E por falar em rentabilidade, a nota traz alguns dados muitos importantes para ilustrar os argumentos que utilizei no post. Enquanto a associação chama atenção para a maioria dos cartórios que recebe baixos valores mensais, eu fico com a parcela de cima da pirâmide – afinal, eu trato neste espaço de distorções e privilégios. De acordo com os dados da Anoreg, 2.085 cartórios (16,62% do total do país) auferem entre R$ 21.491,01 e R$ 132,473 por mês. Um degrau acima, 355 serviços notariais recebem até R$ 264.915,00 mensais. E 193 detentores desse serviço público podem chegar a receber assombrosos R$ 529.830,00 mensais – e isso após descontarem os repasses ao Estado, despesas de funcionamento e impostos!

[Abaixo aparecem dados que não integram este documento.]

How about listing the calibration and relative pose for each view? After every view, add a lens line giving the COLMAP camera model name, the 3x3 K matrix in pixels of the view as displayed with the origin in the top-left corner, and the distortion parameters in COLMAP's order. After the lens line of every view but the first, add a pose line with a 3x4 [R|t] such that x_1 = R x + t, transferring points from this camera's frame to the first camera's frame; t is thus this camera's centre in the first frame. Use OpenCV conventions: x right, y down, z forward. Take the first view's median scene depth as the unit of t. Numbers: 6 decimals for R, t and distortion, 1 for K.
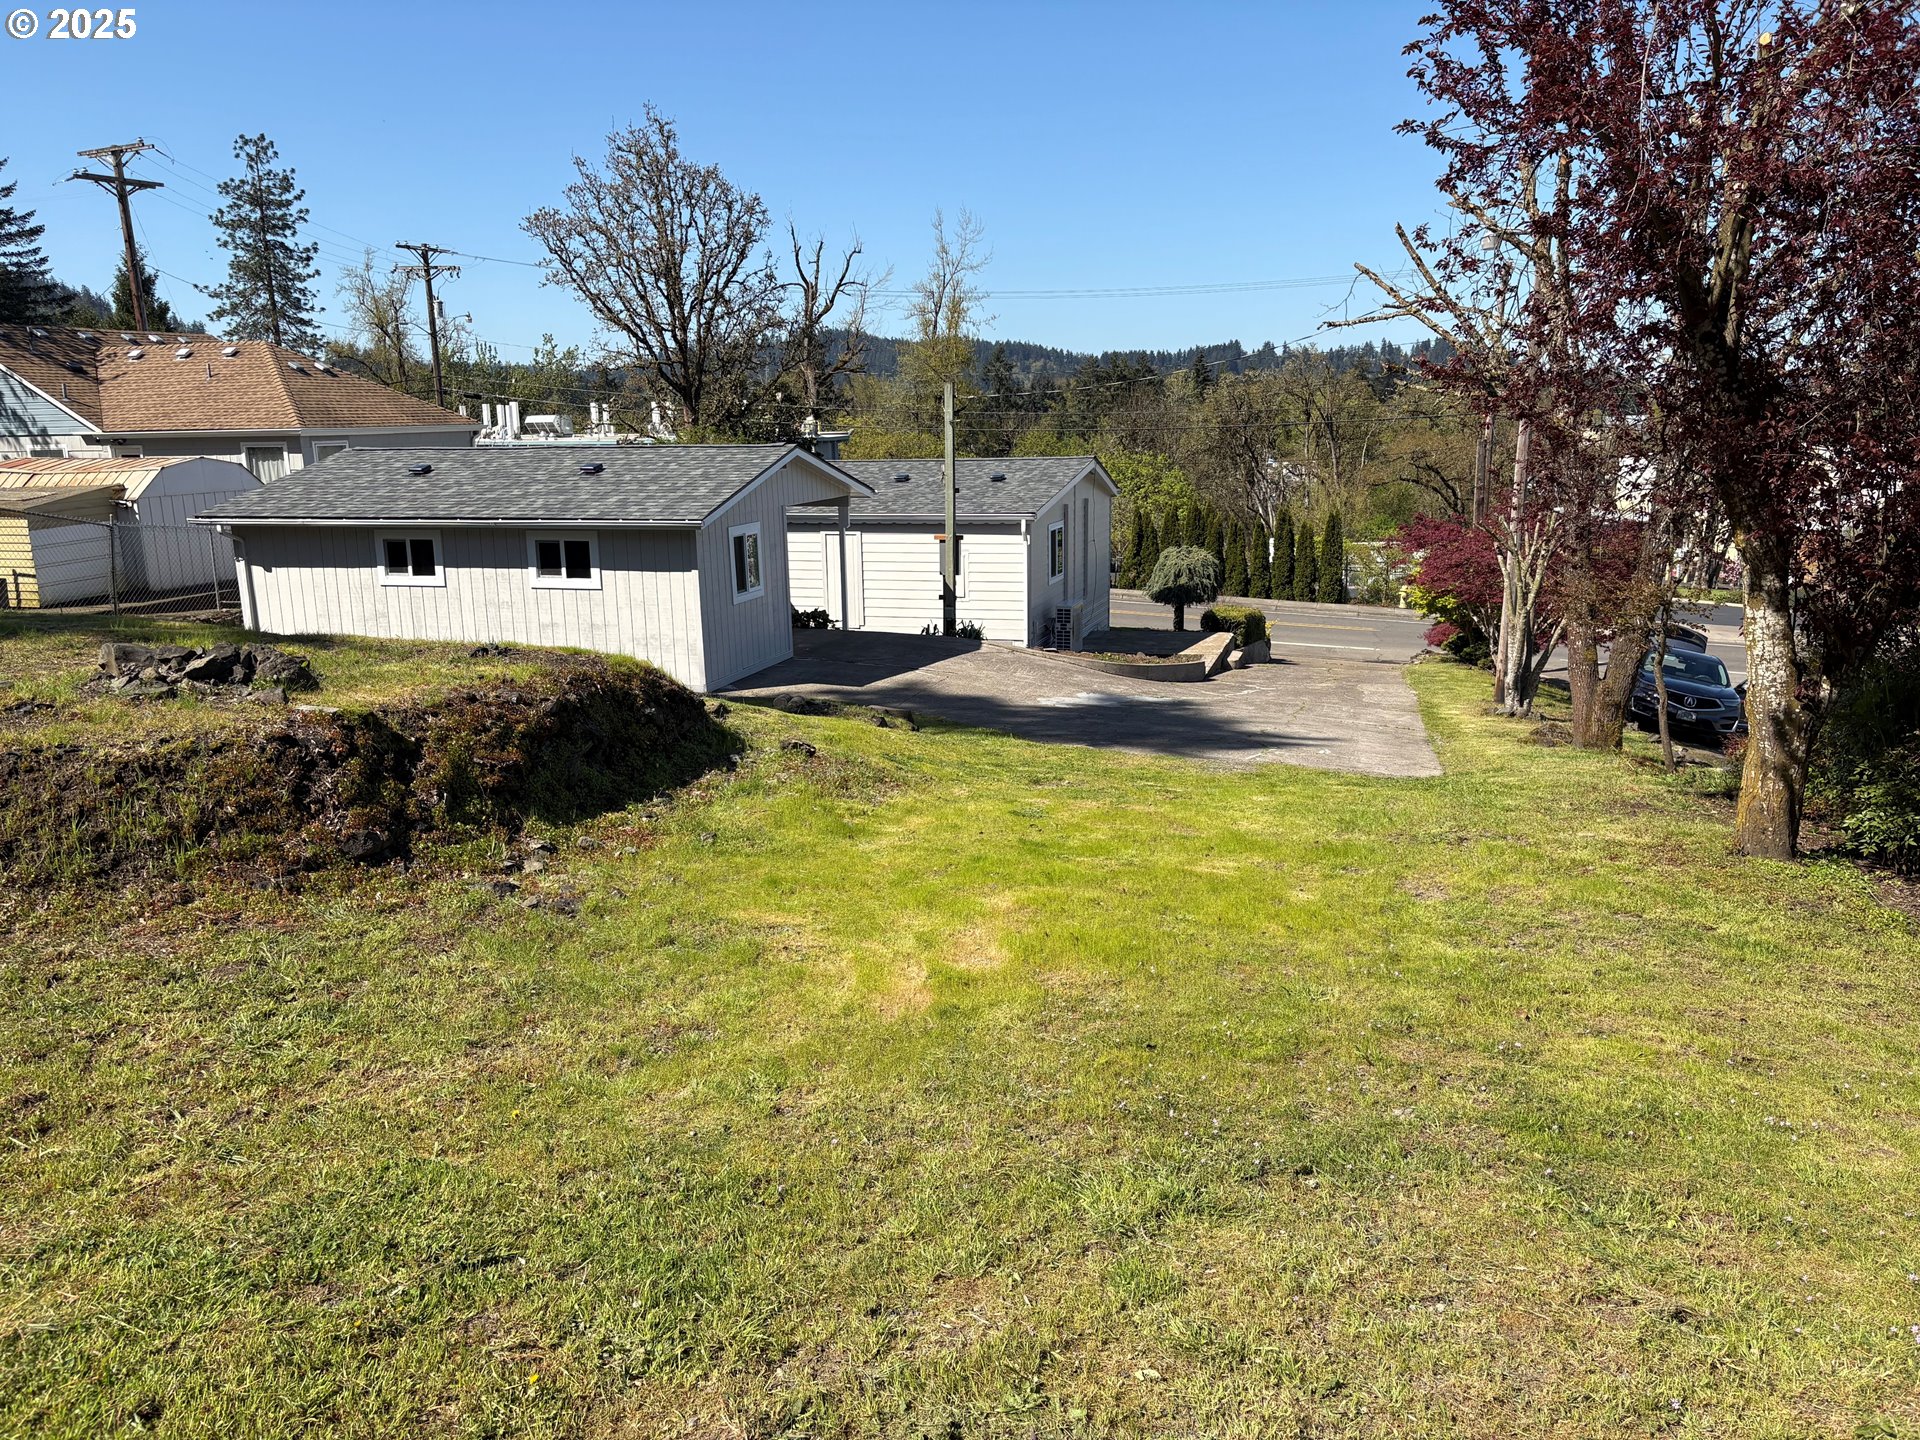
lens RADIAL K [[1466.0, 0, 919.5], [0, 1466.0, 718.2], [0, 0, 1]] dist [0.092122, -0.155858]
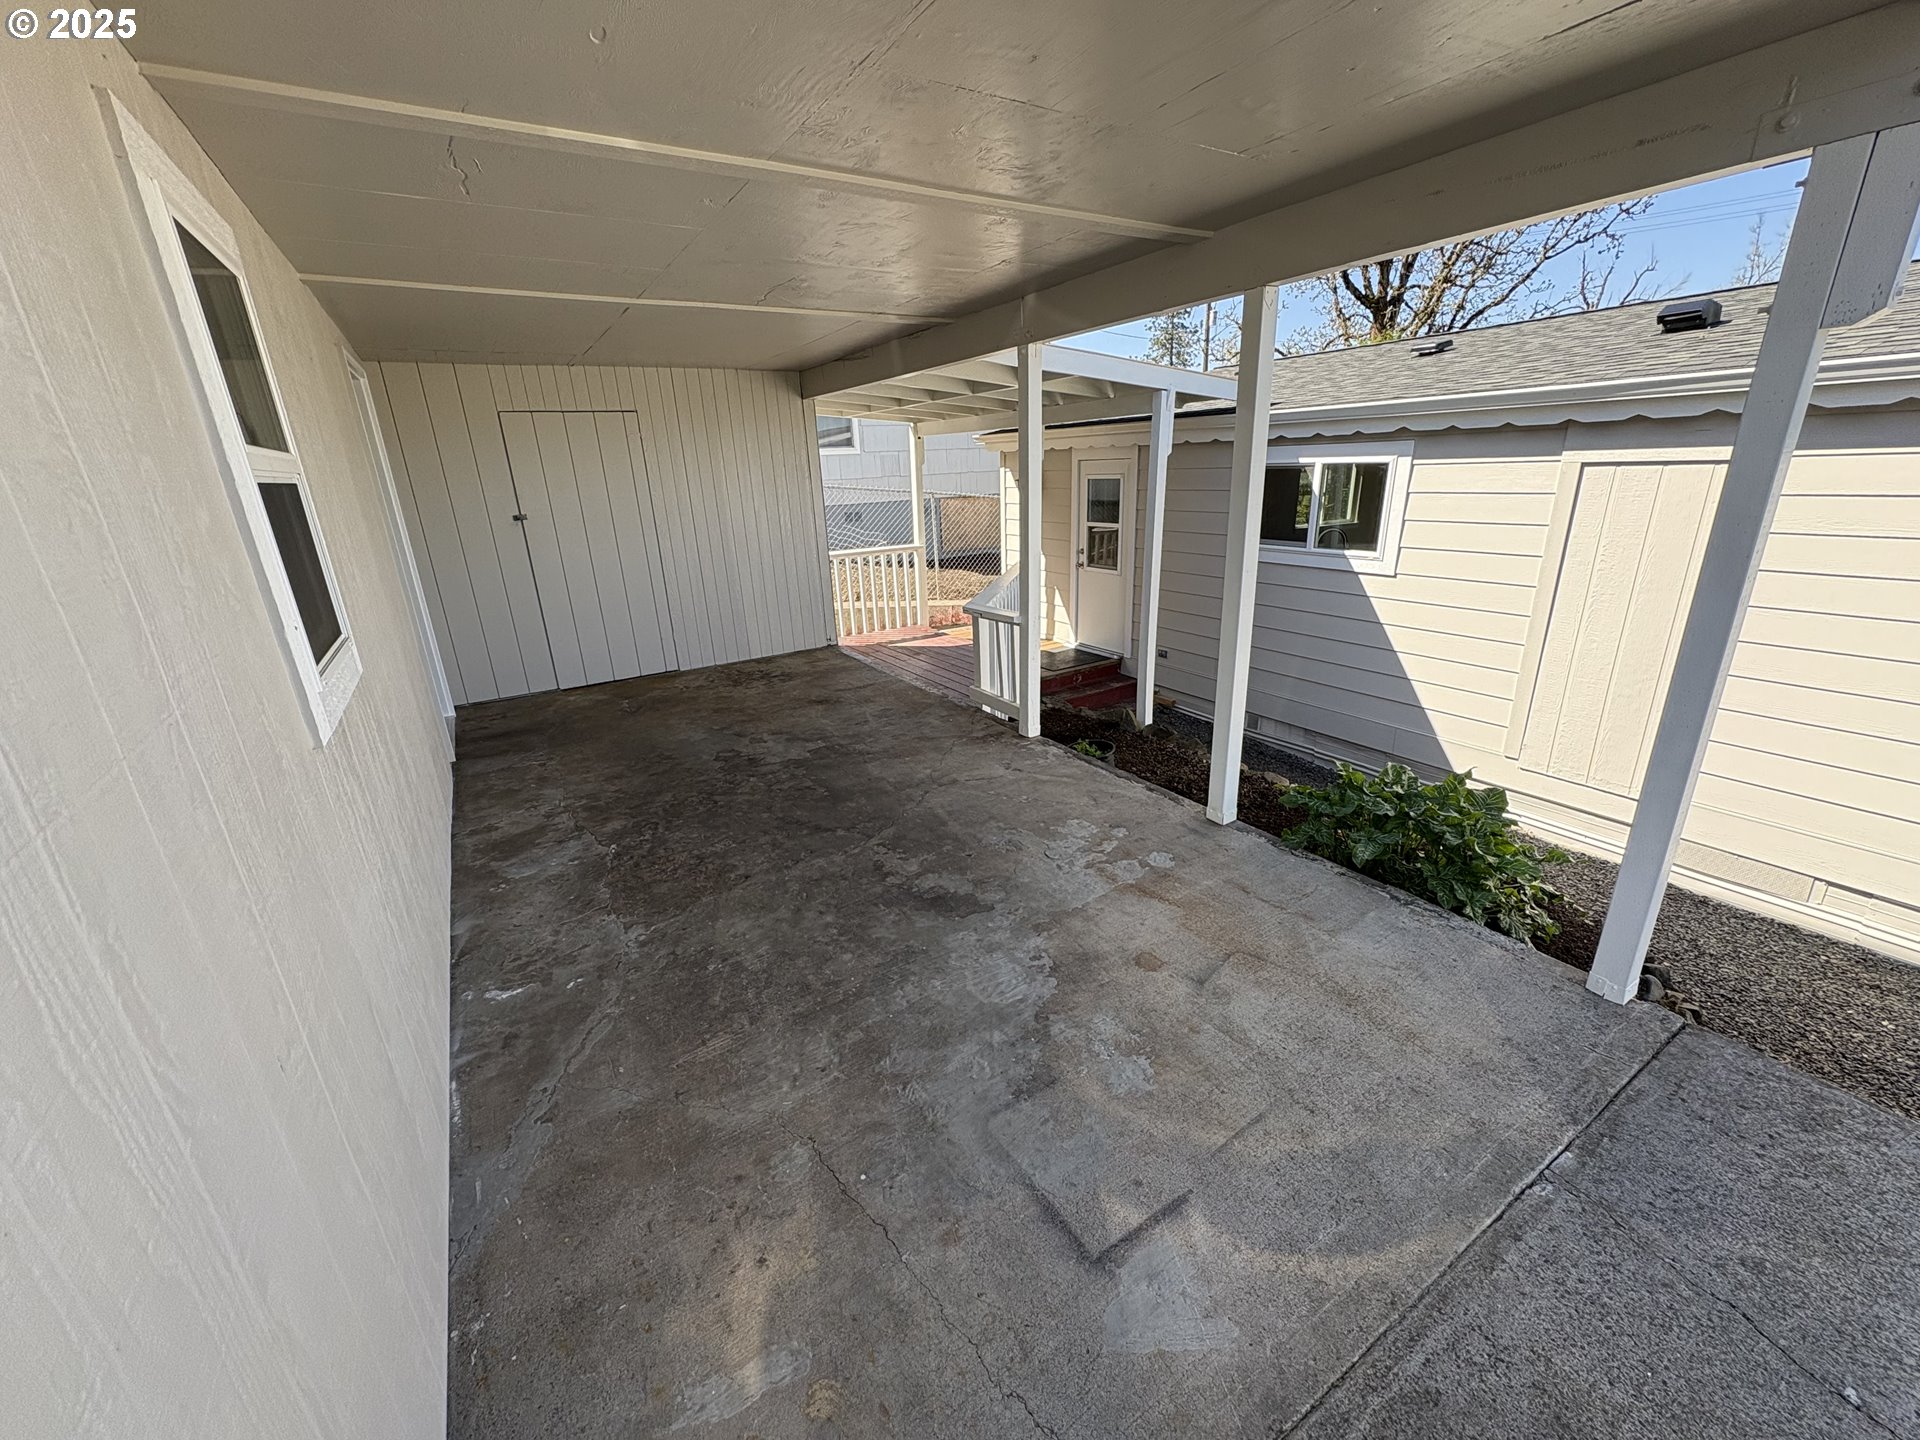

Após receber a nota e informar que iria publicá-la aqui em nome da transparência e para fomentar o debate, questionei o posicionamento da Anoreg sobre críticas frequentemente feitas pela população a respeito do serviço dos cartórios, como as necessidades de i) redução de prazos de atendimento, ii) padronização na qualidade de atendimento aos clientes, iii) simplificação das exigências burocráticas presentes na legislação para reduzir os custos de transação no país, iv) fim da reserva de mercado territorial de cartórios de pessoa natural e imóveis para estimular a concorrência nos centros urbanos maiores, v) interligação tecnológica dos cartórios para facilitar consultas e vi) padronização das tabelas de emolumentos entre os Estados, com a consequente revisão dos valores cobrados.
Reiterei o pedido de posicionamento diversas vezes à assessoria de imprensa da Anoreg, sem sucesso. Infelizmente a associação não é tão rápida para discutir seu papel na redução do custo Brasil quanto o é para defender seus próprios interesses.